Foodture consists of a multidisciplinary team that develops new concepts in vegetable varieties to respond to consumers demands regarding quality, health, new tastes and formats.
“The purpose of Foodture is to introduce new concepts to the vegetable category that bring happiness to the consumer,” business development director Eduard Fitó told delegates at this week’s Global Tomato Congress.
The concept can be broken down into four stages, each of which brings benefits to different parts of the food chain: increased market share for Semillas Fitó; bigger margins for the grower; greater knowledge through the gathering of information in the food chain; and finally, happiness to the consumer.
“To achieve this goal we do it through our values – innovation, excellence, health and sustainability,” Fitó says.
One of the company’s most recent successes is Nippo, a new tomato that recently won the Talent Cambra Award for Food and Drink. The annual prizes, granted by the Welcome Talent Society and Barcelona Chamber of Commerce, celebrate Catalan talent with the aim of improving the Catalonia brand.

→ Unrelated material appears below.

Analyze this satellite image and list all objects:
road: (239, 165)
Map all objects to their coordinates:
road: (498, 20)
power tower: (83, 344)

Fitó describes Nippo as a thin-skinned tomato that melts in your mouth when you bite into it, releasing all its flavour in one explosive burst.
“Nippo was created in the kitchen in collaboration with other partners including celebrated chef Ferrán Adriá. Then we came up with a whole branding and packaging concept and teamed up with other chefs to create recipes that were fed into social media to engage the community and win new fans,” Fitó explains.
The company is now planning to expand the concept to include more varieties in order to secure high quality all year round. Fitó is also open to developing other concepts that can live in harmony with Nippo and its values and positioning.
“Chocolate, for example, also melts in your mouth and can have a very surprising taste,” he says. “But in order to do this we need other partners – supermarkets that will dare to go that far, or partners who are good at producing chocolate.”